4. Why is studying/knowing history important?
I have a great belief that we as people should know who we are and where we are from, if you know and understand your own past and heritage then perhaps you find your place in the future
5. What is your favorite period or aspect of history to learn about and why?
I have several favorite periods of history, Medieval, WWI, The rise of the Nazis and the Holocaust. With regard to the Medieval period, I have shot the longbow for over fifty years and have been fortunate to have worked at some of the finest Castles in England and Wales as well as Sherwood Forest so Medieval history really is part of my life. The study of WWI came about because of the loss my family suffered, my great grandfather was killed in 1918, he died as he charged over the top during the second Battle of the Somme. In studying the action he was killed in I was drawn into the study of the whole period and occasionally travel over to France and Belgium with school groups to study the Battlefields.
6. What is the History Squad and how did it come about?
History Squad came about due to demand from schools, if a teacher asked if I could cover a new period I carried out the research and created a character to fit the role. At first I called my little business Through the Eyes of a Soldier as all of our characters were military but as I expanded the range of characters, many of which were civilian and we became more professional, History Squad was born.
7. What are the keys to creating engaging historical presentations?

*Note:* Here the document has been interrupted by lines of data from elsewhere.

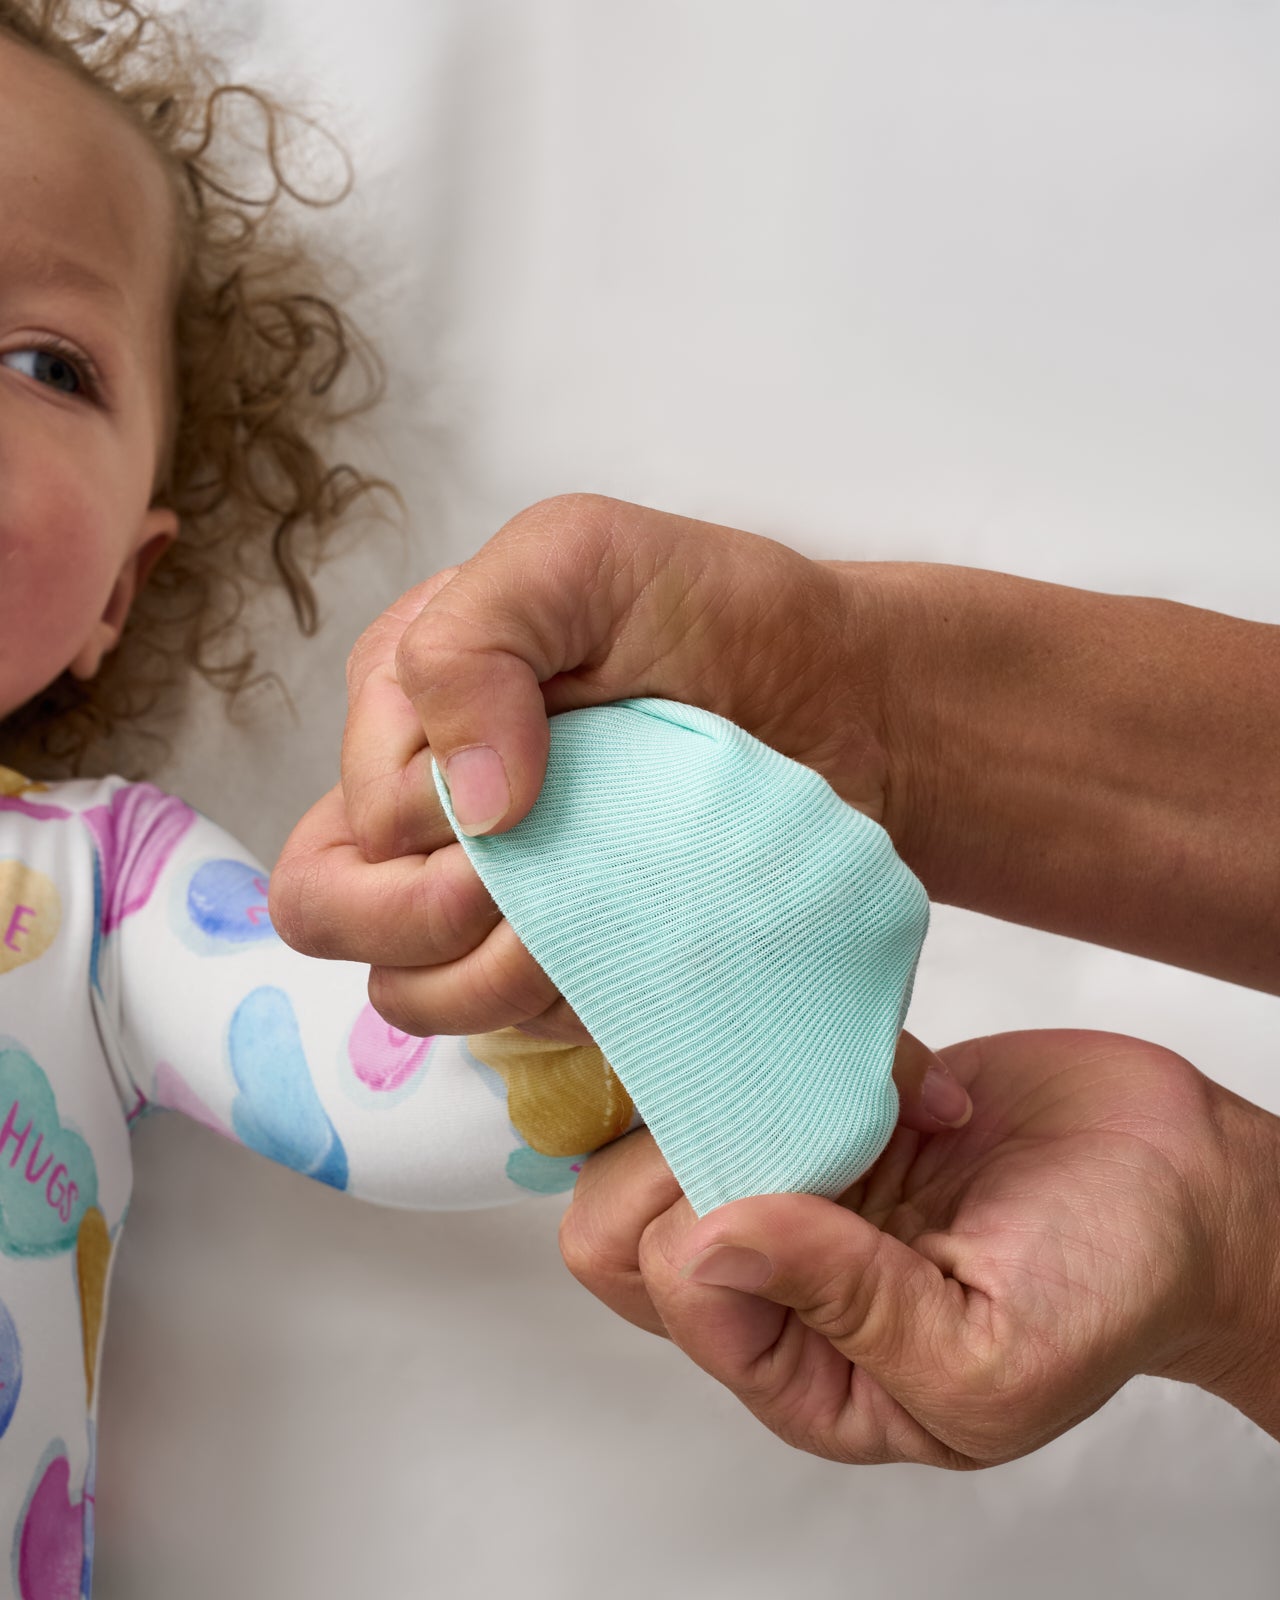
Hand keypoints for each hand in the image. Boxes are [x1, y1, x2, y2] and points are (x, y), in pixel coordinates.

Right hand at [271, 494, 891, 1043]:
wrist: (850, 705)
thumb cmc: (720, 618)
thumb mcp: (578, 559)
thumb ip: (474, 638)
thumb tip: (467, 802)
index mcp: (407, 712)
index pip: (343, 821)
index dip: (419, 824)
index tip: (534, 788)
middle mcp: (431, 811)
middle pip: (330, 916)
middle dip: (427, 913)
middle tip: (535, 871)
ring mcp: (496, 899)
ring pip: (412, 993)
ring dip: (500, 968)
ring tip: (603, 902)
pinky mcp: (566, 962)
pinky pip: (513, 1027)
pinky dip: (565, 997)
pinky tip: (630, 937)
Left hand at [559, 1029, 1279, 1463]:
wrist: (1187, 1182)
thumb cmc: (1111, 1289)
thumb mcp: (991, 1351)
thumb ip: (850, 1311)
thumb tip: (704, 1246)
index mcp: (800, 1371)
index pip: (661, 1284)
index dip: (699, 1209)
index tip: (795, 1160)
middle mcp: (774, 1280)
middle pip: (627, 1207)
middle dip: (690, 1137)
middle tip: (789, 1105)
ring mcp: (795, 1182)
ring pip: (673, 1121)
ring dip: (756, 1085)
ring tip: (866, 1099)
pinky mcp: (826, 1106)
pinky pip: (757, 1059)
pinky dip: (826, 1047)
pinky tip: (915, 1085)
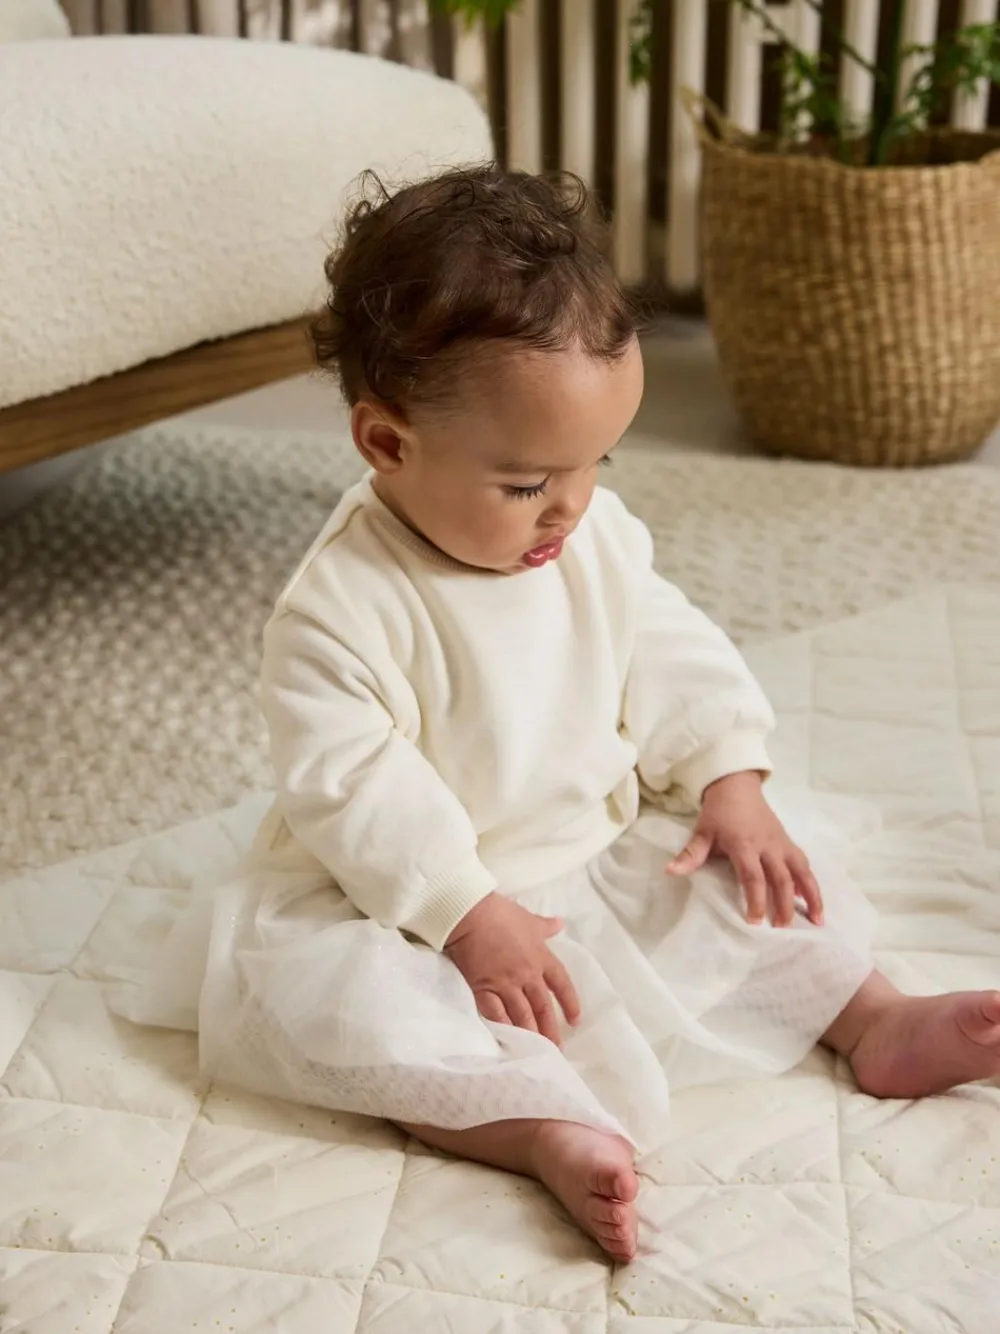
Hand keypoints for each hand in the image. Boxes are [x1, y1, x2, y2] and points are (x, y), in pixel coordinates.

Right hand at [444, 893, 580, 1044]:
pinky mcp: (483, 988)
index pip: (561, 984)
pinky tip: (507, 1041)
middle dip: (550, 1029)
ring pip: (522, 1015)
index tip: (575, 1021)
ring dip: (530, 1034)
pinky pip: (495, 1013)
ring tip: (535, 1052)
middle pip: (542, 1006)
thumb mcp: (529, 919)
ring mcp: (505, 984)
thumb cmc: (501, 913)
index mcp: (541, 957)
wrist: (470, 915)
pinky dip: (502, 1027)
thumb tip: (561, 923)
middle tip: (556, 1050)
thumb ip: (546, 926)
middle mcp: (527, 974)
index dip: (570, 1003)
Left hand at [666, 771, 823, 927]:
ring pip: (801, 872)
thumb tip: (670, 872)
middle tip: (781, 929)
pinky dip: (811, 883)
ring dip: (811, 896)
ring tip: (816, 921)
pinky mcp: (789, 842)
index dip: (755, 900)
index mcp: (745, 845)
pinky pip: (803, 864)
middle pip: (781, 879)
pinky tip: (813, 902)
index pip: (753, 877)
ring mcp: (781, 844)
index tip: (754, 921)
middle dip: (784, 905)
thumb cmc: (718, 812)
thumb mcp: (702, 832)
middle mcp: (768, 846)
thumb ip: (691, 854)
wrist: (737, 785)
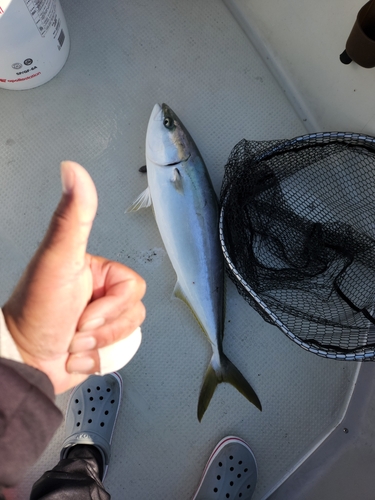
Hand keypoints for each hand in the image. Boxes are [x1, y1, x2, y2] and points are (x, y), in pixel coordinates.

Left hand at [2, 161, 145, 393]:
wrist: (21, 361)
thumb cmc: (35, 311)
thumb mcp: (57, 259)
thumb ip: (72, 216)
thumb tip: (74, 171)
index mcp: (98, 272)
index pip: (133, 287)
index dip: (113, 305)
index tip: (87, 309)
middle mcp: (101, 295)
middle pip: (134, 312)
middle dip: (103, 329)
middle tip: (76, 327)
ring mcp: (101, 322)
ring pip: (129, 334)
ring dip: (98, 347)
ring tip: (73, 343)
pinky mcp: (99, 346)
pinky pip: (119, 354)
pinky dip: (94, 362)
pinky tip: (74, 356)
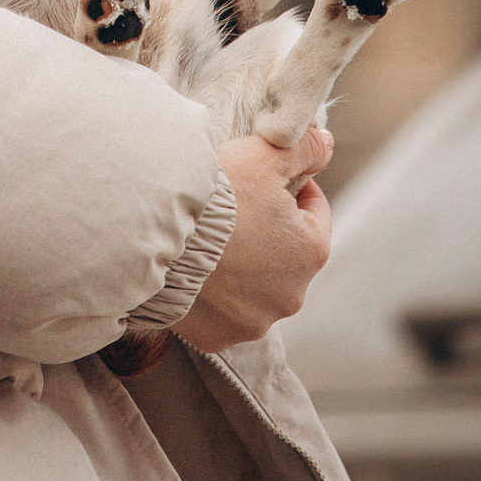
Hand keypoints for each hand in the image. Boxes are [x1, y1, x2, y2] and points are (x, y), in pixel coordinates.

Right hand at [170, 128, 333, 352]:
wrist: (154, 237)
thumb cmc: (216, 196)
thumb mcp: (264, 155)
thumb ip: (303, 147)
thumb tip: (325, 143)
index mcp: (312, 252)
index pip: (312, 209)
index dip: (288, 185)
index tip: (260, 176)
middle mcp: (291, 296)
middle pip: (285, 250)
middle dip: (266, 228)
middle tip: (233, 206)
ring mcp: (254, 322)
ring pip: (255, 285)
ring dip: (242, 265)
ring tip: (211, 239)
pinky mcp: (218, 337)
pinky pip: (222, 311)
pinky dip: (213, 293)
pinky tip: (195, 270)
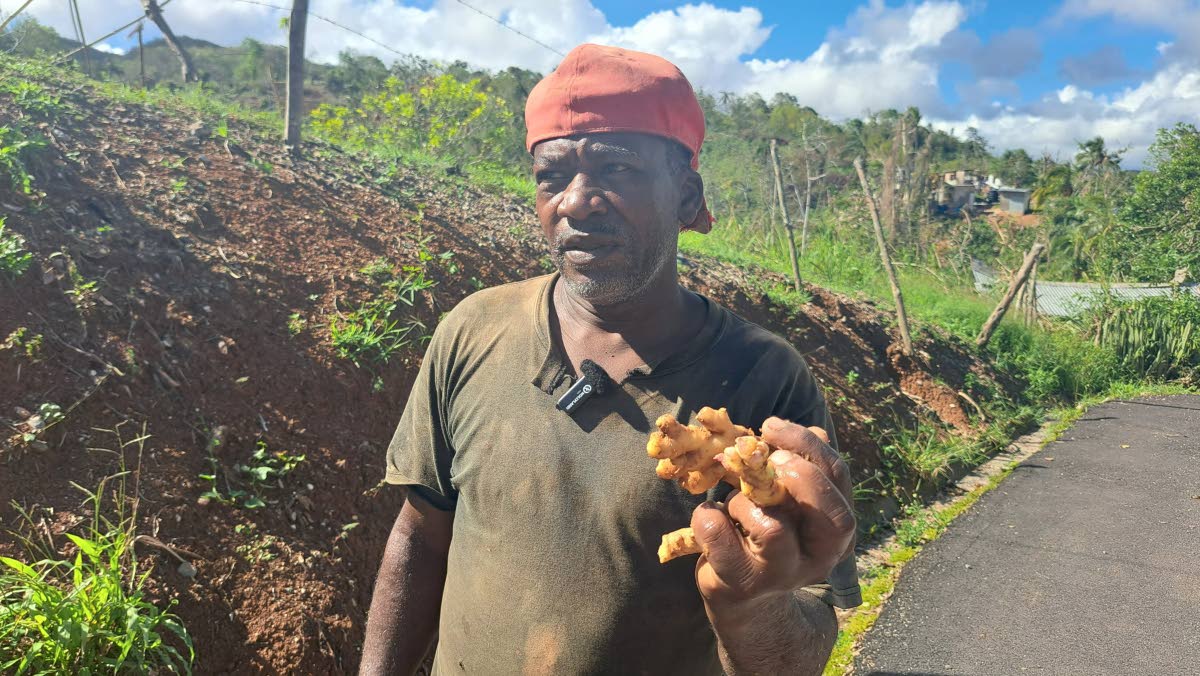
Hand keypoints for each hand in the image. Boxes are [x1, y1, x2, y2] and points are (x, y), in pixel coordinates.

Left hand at [690, 417, 854, 609]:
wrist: (745, 596)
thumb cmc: (769, 533)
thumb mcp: (792, 503)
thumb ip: (803, 468)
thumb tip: (812, 432)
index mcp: (836, 529)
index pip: (838, 478)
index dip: (807, 445)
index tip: (770, 426)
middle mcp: (819, 558)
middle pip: (831, 516)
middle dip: (797, 475)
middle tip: (765, 460)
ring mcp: (781, 575)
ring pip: (771, 527)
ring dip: (743, 499)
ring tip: (733, 501)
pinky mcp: (741, 583)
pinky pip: (719, 535)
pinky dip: (707, 516)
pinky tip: (710, 517)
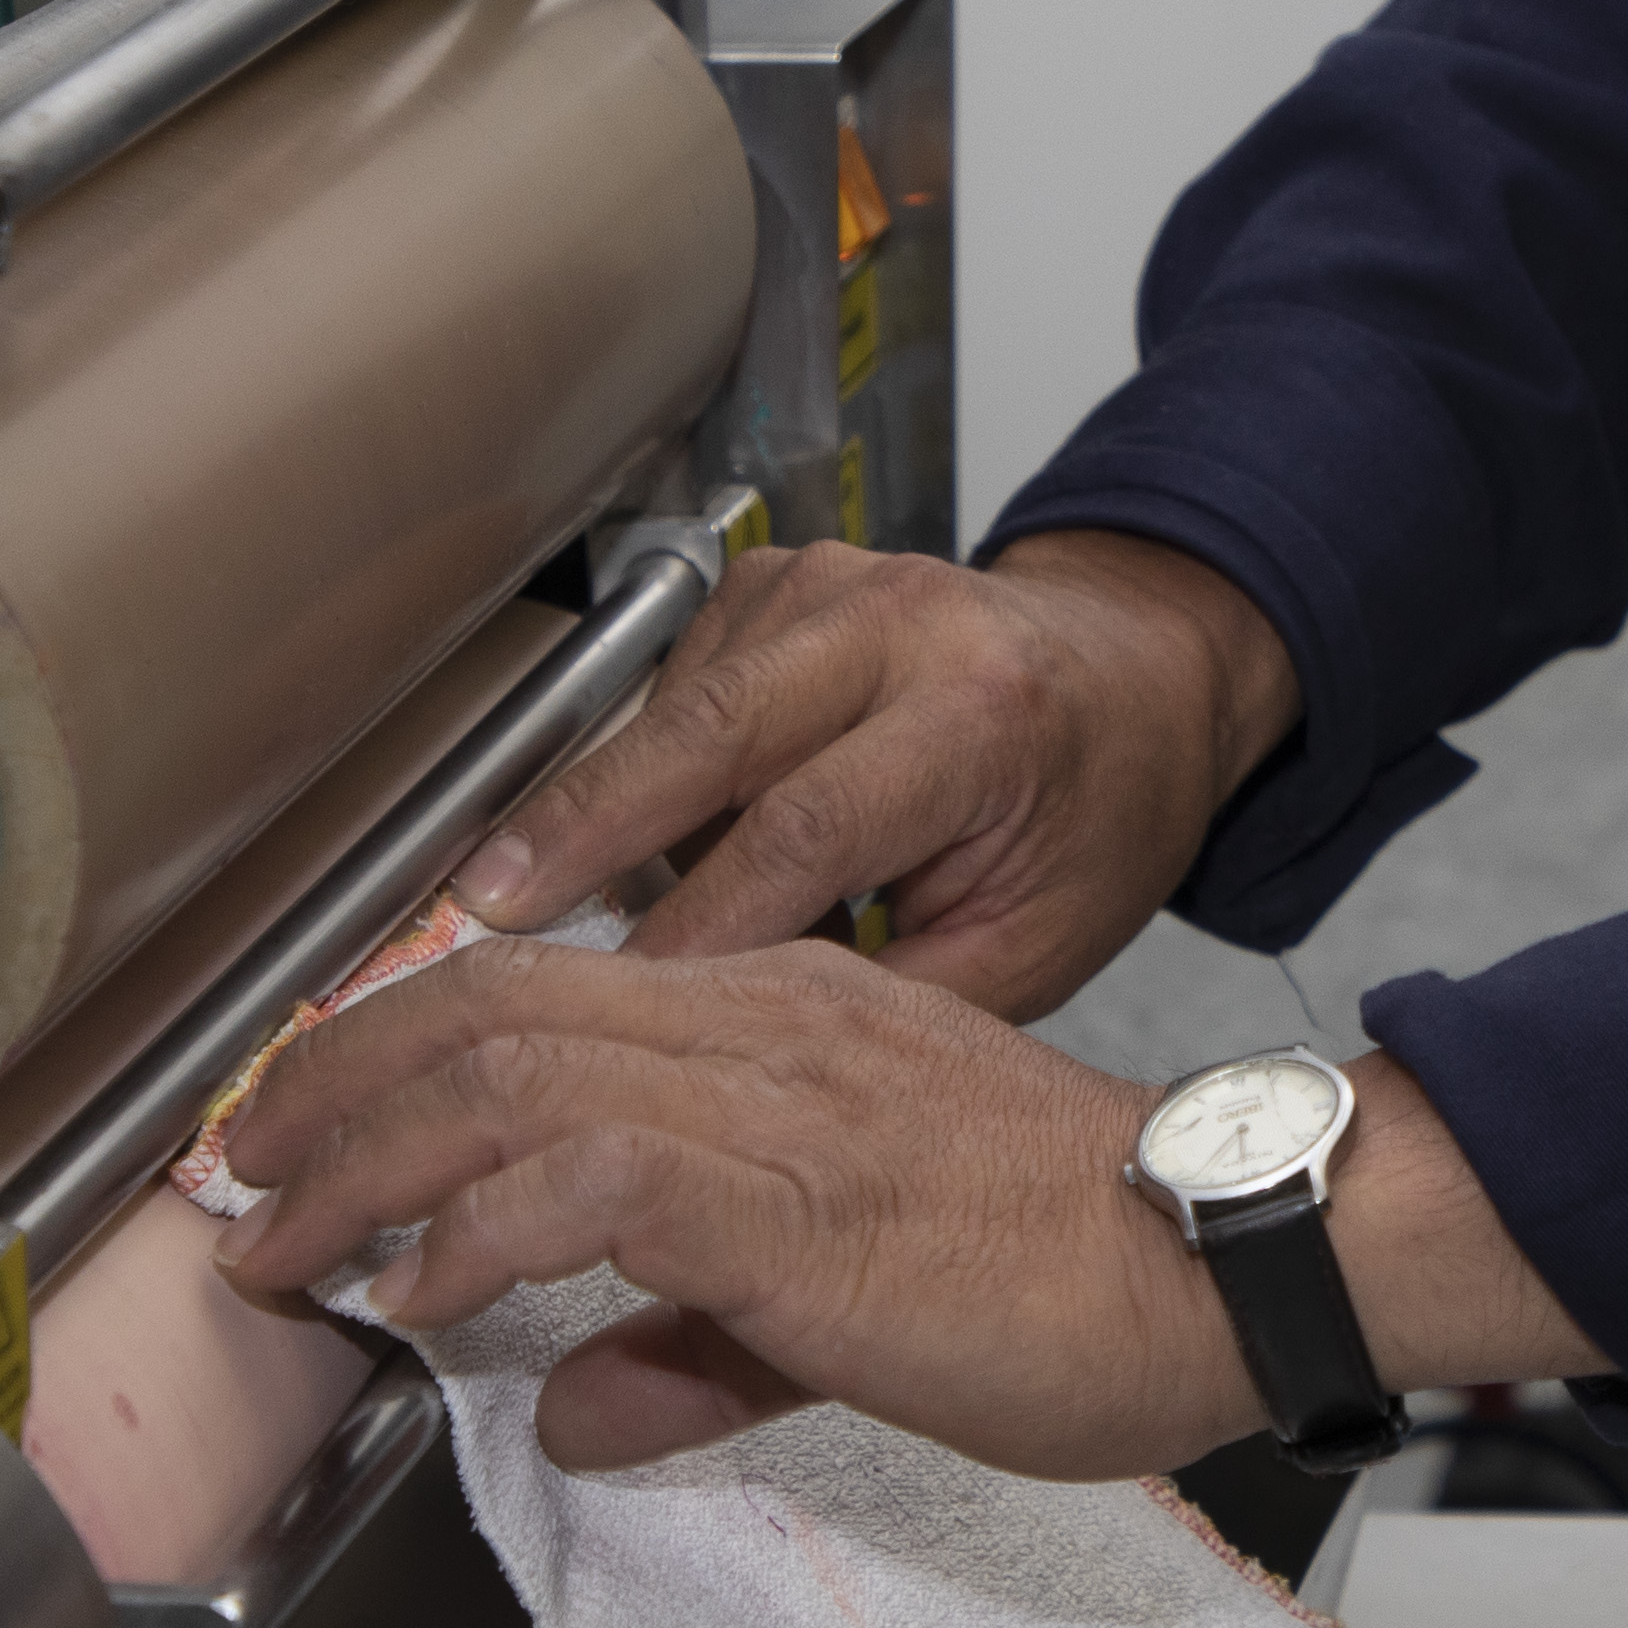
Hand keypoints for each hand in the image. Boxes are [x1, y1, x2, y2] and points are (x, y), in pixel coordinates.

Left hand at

For me, I believe that the story is the hook. Whether it is a class of children or hundreds of adults in an audience, it is always the story that engages people and then making it real is very important too. I am very lucky having fought as a soldier as I can use my own experiences of combat to tell the story of others. Also researching every aspect of a subject, what the people ate and why, where did they go to the toilet, it’s these personal and sometimes intimate details that count and help to keep students hooked.